Top of Records for the exercise
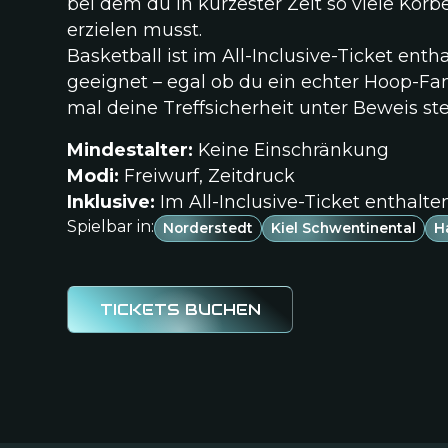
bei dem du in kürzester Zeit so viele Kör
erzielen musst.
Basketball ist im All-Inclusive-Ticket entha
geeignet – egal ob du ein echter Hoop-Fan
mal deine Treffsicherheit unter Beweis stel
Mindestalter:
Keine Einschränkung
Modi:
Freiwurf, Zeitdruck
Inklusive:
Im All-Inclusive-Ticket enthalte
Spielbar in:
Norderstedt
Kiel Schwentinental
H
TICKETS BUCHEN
Bottom of Records for the exercise
Top of Records for the exercise
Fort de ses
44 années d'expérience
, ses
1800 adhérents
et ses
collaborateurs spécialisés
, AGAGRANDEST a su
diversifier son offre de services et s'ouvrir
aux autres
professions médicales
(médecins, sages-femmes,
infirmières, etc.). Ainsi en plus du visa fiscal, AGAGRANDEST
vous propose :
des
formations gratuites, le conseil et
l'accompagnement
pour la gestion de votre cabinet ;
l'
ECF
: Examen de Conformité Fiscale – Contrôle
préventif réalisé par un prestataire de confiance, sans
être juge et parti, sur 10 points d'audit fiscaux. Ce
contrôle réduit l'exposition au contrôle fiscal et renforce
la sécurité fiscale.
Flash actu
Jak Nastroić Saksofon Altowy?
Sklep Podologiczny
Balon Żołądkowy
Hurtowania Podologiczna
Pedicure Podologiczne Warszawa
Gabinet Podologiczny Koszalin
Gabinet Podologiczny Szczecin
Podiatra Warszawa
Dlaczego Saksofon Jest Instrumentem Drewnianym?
Bottom of Records for the exercise
Top of Records for the exercise
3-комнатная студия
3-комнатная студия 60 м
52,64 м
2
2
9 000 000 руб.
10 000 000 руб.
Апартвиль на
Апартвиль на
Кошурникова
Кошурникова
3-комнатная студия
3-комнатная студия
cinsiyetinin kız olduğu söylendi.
Bottom of Records for the exercise
Retype everything from the line containing "bei dem du in kürzester Zeit so viele Kör" down to the line containing "Freiwurf, Zeitdruck", keeping both of those lines.

#### Exercise result:
bei dem du in kürzester Zeit so viele Kör
erzielen musst.
Basketball ist im All-Inclusive-Ticket entha
geeignet – egal ob du ein echter Hoop-Fan
mal deine Treffsicherheit unter Beweis stel
Mindestalter:
Keine Einschränkung
Modi:
Freiwurf, Zeitdruck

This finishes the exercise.